Die Hauptrede hielt Martin Werner vom BUND. Er nannte als Ziel, die Auswirkungen des Klimawandels auf einem erträglichen Niveau zu halten. Hitzewellen, Stürme und Missernten zeigten, "die bisherigen Maßnahmen sind zu wenig, und es geht zu langsam voran". Verschiedene Wortmeldungen kritisierten, dass der Vogelsbergkreis nicht den Klimanotstand ausgerufen habe. Fritz Habel aus Schlitz war mit dem Rad nach Lauterbach gekommen und forderte den Bau eines Radweges über Willofs in die Kreisstadt.
Homberg
Eine unerwartet hohe Anzahl von rund 100 jungen Leuten demonstrierte am Vormittag in Homberg, zu denen sich bei der Abschlusskundgebung am Rathaus auch ein Dutzend Erwachsene gesellten. Holger Schäddel, der für die "schulbezogene Arbeit des Evangelischen Dekanats Vogelsberg" den Streik beziehungsweise die Demonstration gegenüber den Ordnungsbehörden verantwortete, zeigte sich mit der Resonanz zufrieden. Er machte deutlich, dass die Initiative zu der Aktion Schülern der Ohmtalschule selbst ausgegangen war. Deren Anliegen machten Sarah Wiegand und Aaron Osiecki deutlich. Osiecki stellte den Zusammenhang zu den Forderungen der internationalen Bewegung für den Klimaschutz "#FridaysForFuture" her und unterstrich die Dringlichkeit des Handelns. Der Kernpunkt dabei ist der Umbau des Energiesystems in Deutschland schneller als bisher von der Bundesregierung geplant. Der Ausstieg aus der Kohle soll danach bis 2030 und nicht erst 2038 vollzogen sein. 2035 soll die "Nettonull" erreicht sein, das heißt, die Kohlendioxidemissionen auf Null zurückgefahren sein und die Energieversorgung zu 100 Prozent aus regenerativen Quellen erfolgen. Sarah Wiegand befragte Professor Klaus Peter Ebke vom Forschungszentrum Neu-Ulrichstein zu seiner wissenschaftlichen Sicht auf den Stand im Klima- und Umweltschutz.

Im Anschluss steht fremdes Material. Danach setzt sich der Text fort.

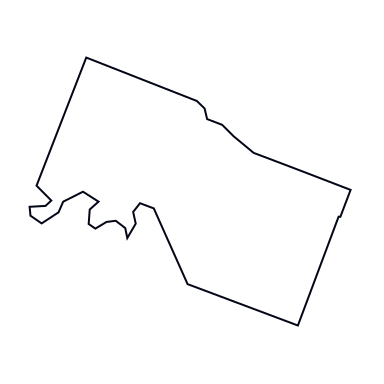 the district of Sharkey, Mississippi, United States of America, rotated 111°
{"feature_id": "52423323B93324902631491", "entity_name": "Sharkey", "entity_type": "district", "adm_level": 2, "iso_a3": "USA", "parent_name": "United States of America", "parent_adm1": "Mississippi", "projection": "robinson", "projection_center": [-90.779, 32.88], "detail": "fine", "context": "isolated", "style": "outline", "palette": "ink", "viewbox_px": 384, "rotation_deg": 111, "n_neighbors": 0, "source": "geoboundaries", "source_scale": "gbopen_adm2", "svg_char_len": 593}
<svg xmlns="http://www.w3.org/2000/svg" viewBox="0 0 384 384"><g transform="rotate(111 192 192)"><path d="M133.2,105.4L133.4,148.4L125.1,173.0L118.5,187.9L118.5,204.0L109.5,210.2L105.3,220.1L104.4,338.9L241.8,339.4L250.4,320.3L257.5,323.8L264.0,338.3L272.0,334.3L275.2,321.1L258.8,309.3L247.2,308.8L230.8,293.9L234.5,275.8L245.0,281.2L258.9,277.0L260.8,269.1L250.6,261.1L246.2,252.9L249.6,241.4L258.2,235.9L241.7,233.2L231.7,239.8L221.1,236.5L221.0,221.8L279.6,163.1L278.7,45.3L253.9,45.5L162.5,46.3L162.0,44.6L133.2,44.7L133.2,105.4Z" fill="none" stroke="#020617" stroke-width="2"/></g></svg>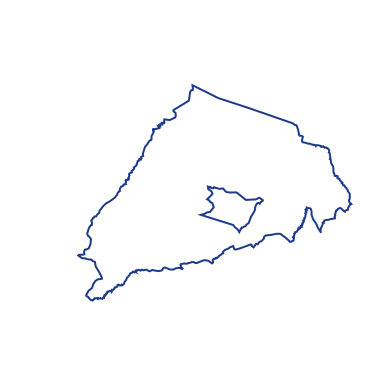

"Ihr verteidigt eure Zukunft, dazu habt ihr alles Recht," meinte Ebke. "Ihr habt die Macht, uns zu bewegen", ermutigte er die Demonstranten. Für ein so berechtigtes und wichtiges Anliegen sei es durchaus in Ordnung, "mal die Schule zu schwänzen". Der Ökotoxikologe ging auf seine Forschungen im Institut in Neu-Ulrichstein ein und machte die Problematik der Erderwärmung für im Boden und insbesondere in Sedimenten von Gewässern eingelagerten Chemikalien deutlich. Diese könnten sich durch die steigenden Temperaturen im Wasser lösen und von Tieren und Pflanzen aufgenommen werden - mit Konsequenzen, die derzeit schwer abzuschätzen seien. "Hier ticken möglicherweise Zeitbomben," sagte Ebke. Als "Försterin for future" unterstützte Claudia Mävers, die Leiterin des Homberger Forstreviers, das Anliegen der Klimaschutz-Bewegung. Sie verwies darauf, dass der Wald bereits deutliche Auswirkungen der Klimaveränderungen zeige. Man forsche, was man machen könne, um den Wald mit Baumarten neu aufzubauen, die das wärmere Klima besser aushalten. "Wir sind als Förster superfroh, dass ihr das Thema aufnehmt," rief sie den Schülern zu.
Auch Hombergs Bürgermeisterin Claudia Blum (SPD) ging auf bereits spürbare Auswirkungen des Klimawandels ein, indem sie an die Starkregenereignisse der letzten Jahre erinnerte. Auf die Frage, was die Stadt gegen die drohende Klimakatastrophe tun könnte, kam aus dem Publikum der Zuruf: "Die A 49 stoppen!" Dass sehe sie als nicht möglich an, weil der Kommune dafür die Kompetenzen fehlten, argumentierte sie. Einzelne Maßnahmen zum Klimaschutz werde das Stadtparlament am 12. November im Rahmen eines "Klimaschutzteilkonzepts" diskutieren. Ob dies mit den Forderungen der Klima-Streikenden in Übereinstimmung ist, wird sich zeigen. Der 12. November ist jedenfalls kein Freitag.